Take the mean regression parameters (intercept and slope) for both regressions (f1 and f2) along with the variance-covariance matrix of the intercept and slope parameters for each regression and plug them into a Multivariate normal distribution to simulate some new intercepts and slopes.

nn <- 100000
nx <- 100

bootf1 <- mvrnorm(nn, f1$coefficients, vcov(f1))
bootf2 <- mvrnorm(nn, f2$coefficients, vcov(f2))

This will be 10,000 random draws of the slope and intercept parameters for each regression.

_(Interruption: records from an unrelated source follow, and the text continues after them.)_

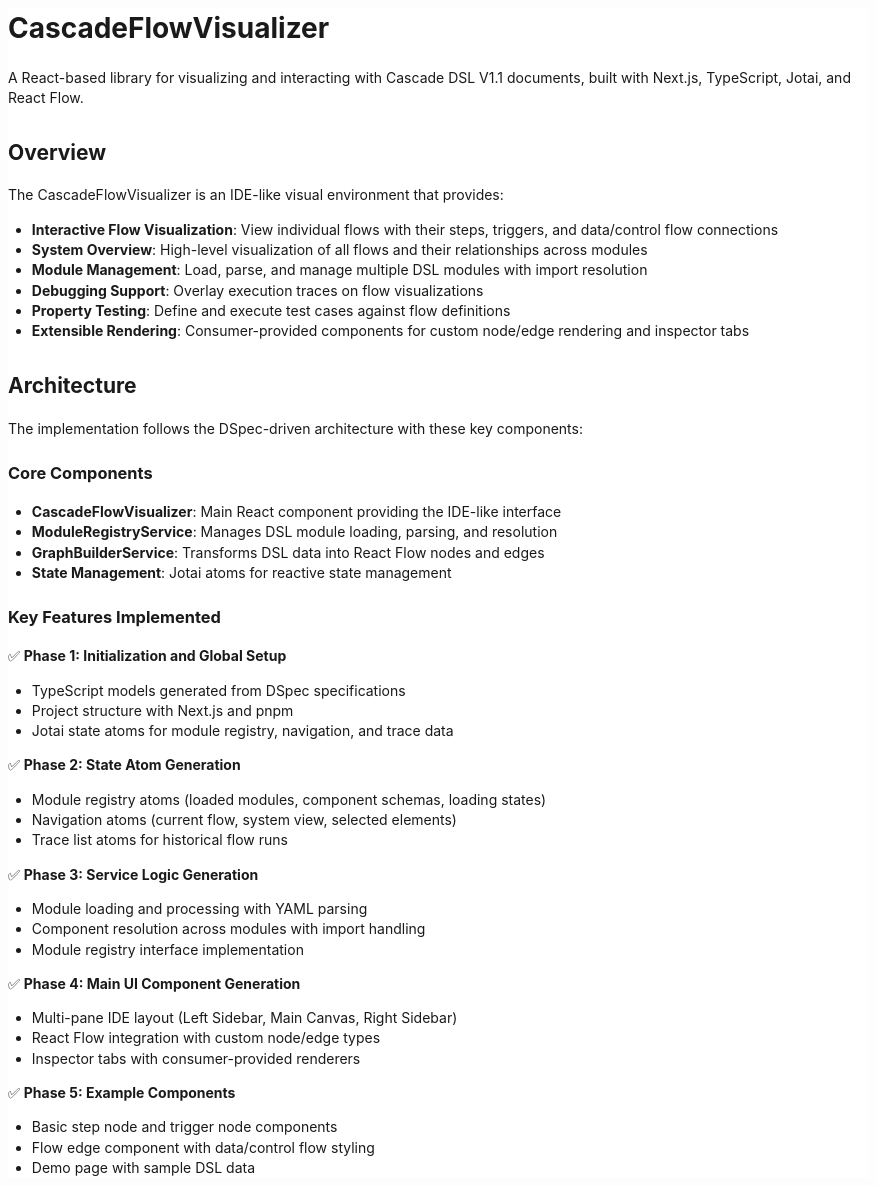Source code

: # CascadeFlowVisualizer

A React-based library for visualizing and interacting with Cascade DSL V1.1 documents, built with Next.js, TypeScript, Jotai, and React Flow.

## Overview

The CascadeFlowVisualizer is an IDE-like visual environment that provides:

- **Interactive Flow Visualization**: View individual flows with their steps, triggers, and data/control flow connections
- **System Overview**: High-level visualization of all flows and their relationships across modules
- **Module Management**: Load, parse, and manage multiple DSL modules with import resolution
- **Debugging Support**: Overlay execution traces on flow visualizations
- **Property Testing**: Define and execute test cases against flow definitions
- **Extensible Rendering**: Consumer-provided components for custom node/edge rendering and inspector tabs

## Architecture

The implementation follows the DSpec-driven architecture with these key components:

### Core Components

- **CascadeFlowVisualizer**: Main React component providing the IDE-like interface
- **ModuleRegistryService**: Manages DSL module loading, parsing, and resolution
- **GraphBuilderService**: Transforms DSL data into React Flow nodes and edges
- **State Management**: Jotai atoms for reactive state management

### Key Features Implemented

✅ **Phase 1: Initialization and Global Setup**
- TypeScript models generated from DSpec specifications
- Project structure with Next.js and pnpm
- Jotai state atoms for module registry, navigation, and trace data

✅ **Phase 2: State Atom Generation**
- Module registry atoms (loaded modules, component schemas, loading states)
- Navigation atoms (current flow, system view, selected elements)
- Trace list atoms for historical flow runs

✅ **Phase 3: Service Logic Generation**
- Module loading and processing with YAML parsing
- Component resolution across modules with import handling
- Module registry interface implementation

✅ **Phase 4: Main UI Component Generation**
- Multi-pane IDE layout (Left Sidebar, Main Canvas, Right Sidebar)
- React Flow integration with custom node/edge types
- Inspector tabs with consumer-provided renderers

✅ **Phase 5: Example Components**
- Basic step node and trigger node components
- Flow edge component with data/control flow styling
- Demo page with sample DSL data
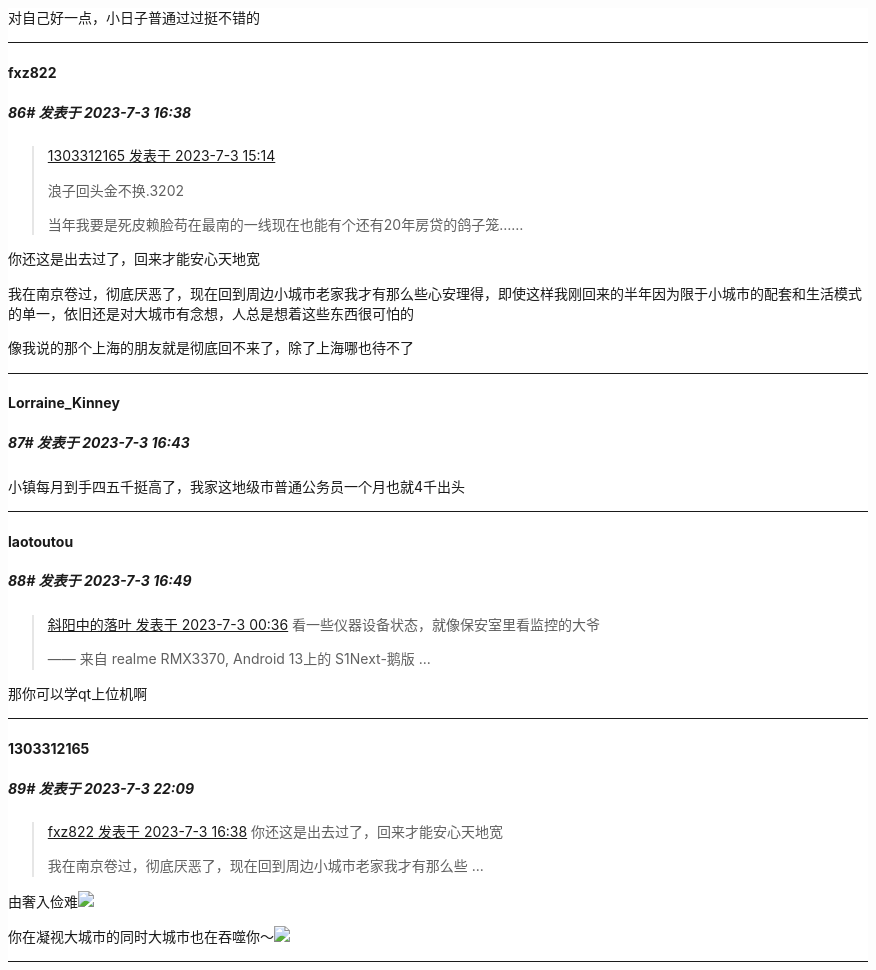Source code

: 对自己好一点，小日子普通过过挺不错的

*****

####  fxz822  
##### 86#       发表于 2023-7-3 16:38

<blockquote><a href="httphttps://bbs.saraba1st.com/2b/forum.php?mod=redirect&amp;goto=findpost&amp;pid=61531486&amp;ptid=2142762" target="_blank">1303312165 发表于 2023-7-3 15:14</a>

浪子回头金不换.3202

当年我要是死皮赖脸苟在最南的一线现在也能有个还有20年房贷的鸽子笼……</blockquote>
你还这是出去过了，回来才能安心天地宽

我在南京卷过，彻底厌恶了，现在回到周边小城市老家我才有那么些心安理得，即使这样我刚回来的半年因为限于小城市的配套和生活模式的单一，依旧还是对大城市有念想，人总是想着这些东西很可怕的

像我说的那个上海的朋友就是彻底回不来了，除了上海哪也待不了

*****

####  Lorraine_Kinney  
##### 87#       发表于 2023-7-3 16:43

小镇每月到手四五千挺高了，我家这地级市普通公务员一个月也就4千出头


*****

####  laotoutou  
##### 88#       发表于 2023-7-3 16:49

<blockquote><a href="httphttps://bbs.saraba1st.com/2b/forum.php?mod=redirect&amp;goto=findpost&amp;pid=61524191&amp;ptid=2142762" target="_blank">斜阳中的落叶 发表于 2023-7-3 00:36</a>
看一些仪器设备状态，就像保安室里看监控的大爷

—— 来自 realme RMX3370, Android 13上的 S1Next-鹅版 ...</blockquote>
那你可以学qt上位机啊


*****

####  1303312165  
##### 89#       发表于 2023-7-3 22:09

<blockquote><a href="httphttps://bbs.saraba1st.com/2b/forum.php?mod=redirect&amp;goto=findpost&amp;pid=61533074&amp;ptid=2142762" target="_blank">fxz822 发表于 2023-7-3 16:38</a>
你还这是出去过了，回来才能安心天地宽

我在南京卷过，彻底厌恶了，现在回到周边小城市老家我才有那么些 ...</blockquote>
由奢入俭难<img src="https://static.saraba1st.com/image/smiley/face2017/067.png" referrerpolicy="no-referrer">

你在凝视大城市的同时大城市也在吞噬你～<img src="https://static.saraba1st.com/image/smiley/carton2017/088.png" referrerpolicy="no-referrer">


*****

Use each one of these to determine the mean value of z across the range of x values you are interest in.

f1a <- bootf1[,2]
f1b <- bootf1[,1]
f2a <- bootf2[,2]
f2b <- bootf2[,1]

f1a <- rep(f1a, 1, nx)
f1b <- rep(f1b, 1, nx)
f2a <- rep(f2a, 1, nx)
f2b <- rep(f2b, 1, nx)

x  <- seq(-100, 1100, length=nx)
xs <- matrix(rep(x,nn), ncol=nx)

f1y <- f1b+f1a*xs
f2y <- f2b+f2a*xs

z = 1 / exp( 0.02254*f1y^2 / f2y^2 )

Then you can find the lower and upper CI of z as well as its mean by finding the .025 and .975 quantile of z at each x value.

setquantile <- function(x){
  r <- quantile(x, probs=c(0.025, 0.975))
  return(r)
}

ci <- apply(z, 2, setquantile)
mu <- apply(z, 2, mean)

plot(x, mu, type="l")
lines(x, ci[1,])
lines(x, ci[2,])

That's it. Please let me know if you find something better. Hope this helped someone!